Exercise: Extract every line of text from all the records below without changing anything, and leave the pictures out of your answer.

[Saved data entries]

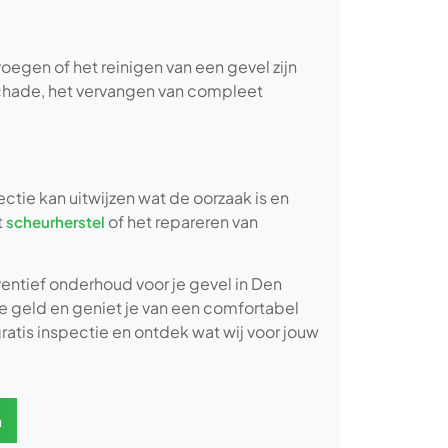
oegen of het reinigen van een gevel zijn
schade, het vervangen van compleet
ctie kan uitwijzen wat de oorzaak is en
t
of het repareren van
scheurherstel
reventief onderhoud voor je gevel in Den
e geld en geniet je van een comfortabel
atis inspectie en ontdek wat wij voor jouw
n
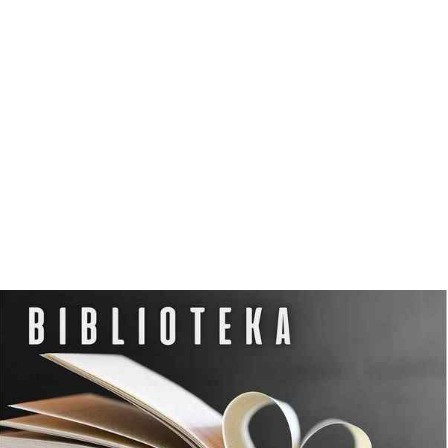
N
O
C
L
E
G
W
D
Z
I
E
R
Z
G
O
Ń
S
K
I
M
O
Ś
R
O
D
K
U
K
U
L
T
U
R
Y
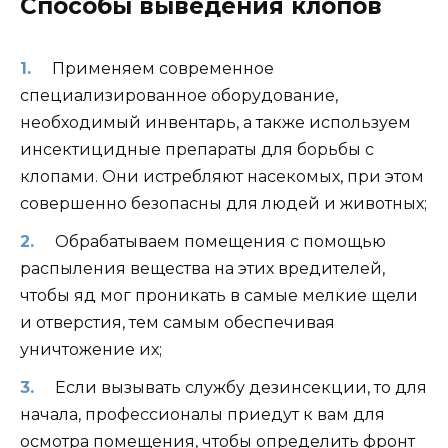
Способы выведения клопов
Применяем современное
специализированное оборудование,
необходимый инвентарь, а также используем
инсектицидные препараты для борьбы с
клопами. Они истребляют насекомых, при этом
совершенно безопасны для людей и животных;
Обрабатываем помещения с помощью
распыления вещества на этих вредителей,
чтобы яд мог проникать в самые мелкие щели
и отверстия, тем самым обеспечивая
уничтожение их;
Если вызывать службу дезинсекции, то для
начала, профессионалы приедут к вам для
осмотра помещения, чтобы определить фронт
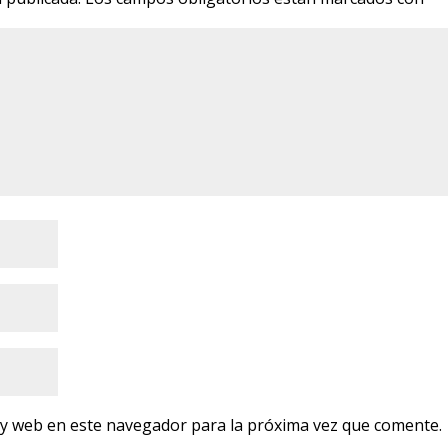
 y web en este navegador para la próxima vez que comente.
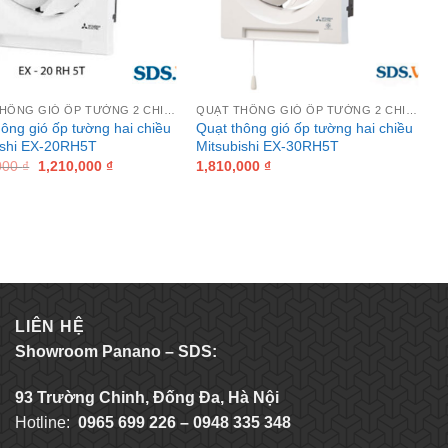
QUẠT THÔNG GIÓ ỐP TƯỜNG 2 CHIỀU MITSUBISHI
QUẠT THÔNG GIÓ ỐP TƯỜNG 2 CHIỀU MITSUBISHI
hông gió ốp tường hai chiều
Quạt thông gió ốp tường hai chiều
ishi EX-20RH5T
Mitsubishi EX-30RH5T
Original
Current
000
₫
1,210,000
₫
1,810,000
₫
price
price
was:
is:
1,390,000 ₫.
1,210,000 ₫.
LIÊN HỆ
Showroom Panano – SDS:
93 Trường Chinh, Đống Đa, Hà Nội
Hotline:
0965 699 226 – 0948 335 348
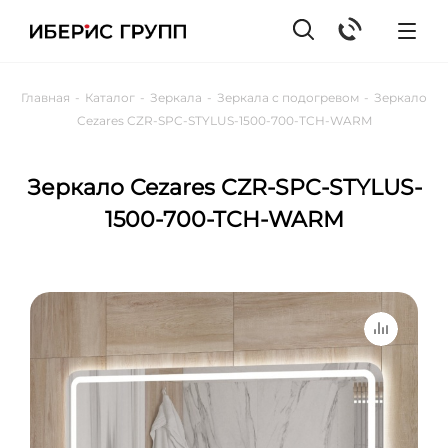
Главная
-
Каталог
-
Зеркала
-
Зеркала с подогревом
-
Зеркало
Cezares CZR-SPC-STYLUS-1500-700-TCH-WARM
Зеркало Cezares CZR-SPC-STYLUS-
1500-700-TCH-WARM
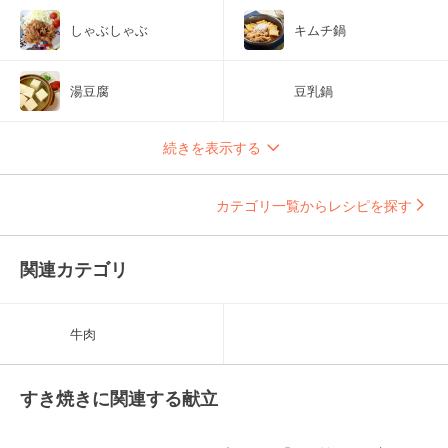
しゃぶしゃぶ
キムチ鍋
湯豆腐
豆乳鍋
続きを表示する
カテゴリ一覧からレシピを探す
関連カテゴリ
牛肉
すき焼きに関連する献立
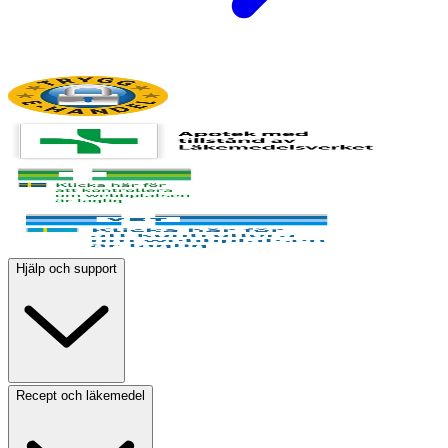
Hjälp och support
Recept och läkemedel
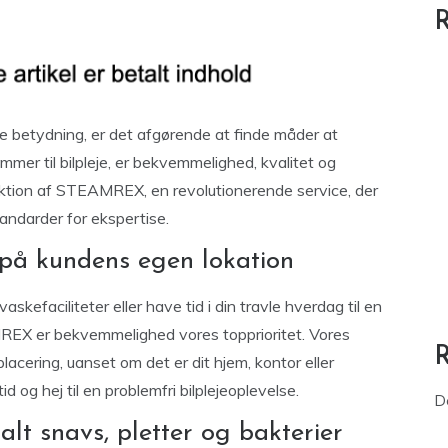
R
de betydning, er det afgørende at finde måder at
mer til bilpleje, er bekvemmelighed, kvalitet og
uktion af STEAMREX, en revolutionerende service, der
andarder for ekspertise.
på kundens egen lokation
askefaciliteter eller have tid i din travle hverdag til en
MREX er bekvemmelighed vores topprioritet. Vores
lacering, uanset om det er dit hjem, kontor eller
id og hej til en problemfri bilplejeoplevelse.
D
t alt snavs, pletter og bakterier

Response area:
oegen of het reinigen van een gevel zijn
schade, het vervangen van compleet
ctie kan uitwijzen wat de oorzaak is en
t
of het repareren van
scheurherstel
reventief onderhoud voor je gevel in Den
e geld en geniet je van een comfortabel
atis inspectie en ontdek wat wij voor jouw
n
N
O
C
L
E
G
W
D
Z
I
E
R
Z
G
O
Ń
S
K
I
M
O
Ś
R
O
D
K
U
K
U
L
T
U
R
Y
Способы выведения клопов
Применяем современное
специализированное оборудование,
необходимый инвентарь, а также используем
инсектицидные препараты для борьбы с
клопами. Они истребляют насекомых, при этом
совершенно безопасны для людей и животных;
Обрабатываем помещения с помощью
распыления вещества на этих вредителей,
чтобы яд мог проникать в самые мелкие щели
и отверстия, тем самым обеспечивая
уничтожение их;
Если вызывать службу дезинсекции, то для
начала, профессионалы приедут к вам для
осмотра помещения, чтобы определить фронт
 y web en este navegador para la próxima vez que comente.
QUẠT THÔNG GIÓ ỐP TƯỜNG 2 CHIỀU MITSUBISHI
QUẠT THÔNG GIÓ ỐP TƯỜNG 2 CHIỀU MITSUBISHI
hông gió ốp tường hai chiều
Quạt thông gió ốp tường hai chiều
ishi EX-20RH5T
Mitsubishi EX-30RH5T
Original
Current
000
₫
1,210,000
₫
1,810,000
₫
price
price
was:
is:
1,390,000 ₫.
1,210,000 ₫.
LIÊN HỆ
Showroom Panano – SDS:
93 Trường Chinh, Đống Đa, Hà Nội
Hotline:
0965 699 226 – 0948 335 348
Главная
-
Каталог
-
Зеркала
-
Зеркала с подогревом
-
Зеркало
Cezares CZR-SPC-STYLUS-1500-700-TCH-WARM
Зеркало Cezares CZR-SPC-STYLUS-
1500-700-TCH-WARM
しゃぶしゃぶ
キムチ鍋
湯豆腐
豆乳鍋
続きを表示する
カテゴリ一覧からレシピを探す
関連カテゴリ
牛肉
すき焼きに関連する献立
Hjälp och support
Recept och läkemedel
R
de betydning, er det afgørende at finde måder at
mer til bilpleje, er bekvemmelighed, kvalitet og
uktion af STEAMREX, en revolutionerende service, der
andarder for ekspertise.
på kundens egen lokation
askefaciliteter eller have tid i din travle hverdag til en
MREX er bekvemmelighed vores topprioritet. Vores
lacering, uanset om det er dit hjem, kontor eller
id og hej til en problemfri bilplejeoplevelse.
D
t alt snavs, pletter og bakterier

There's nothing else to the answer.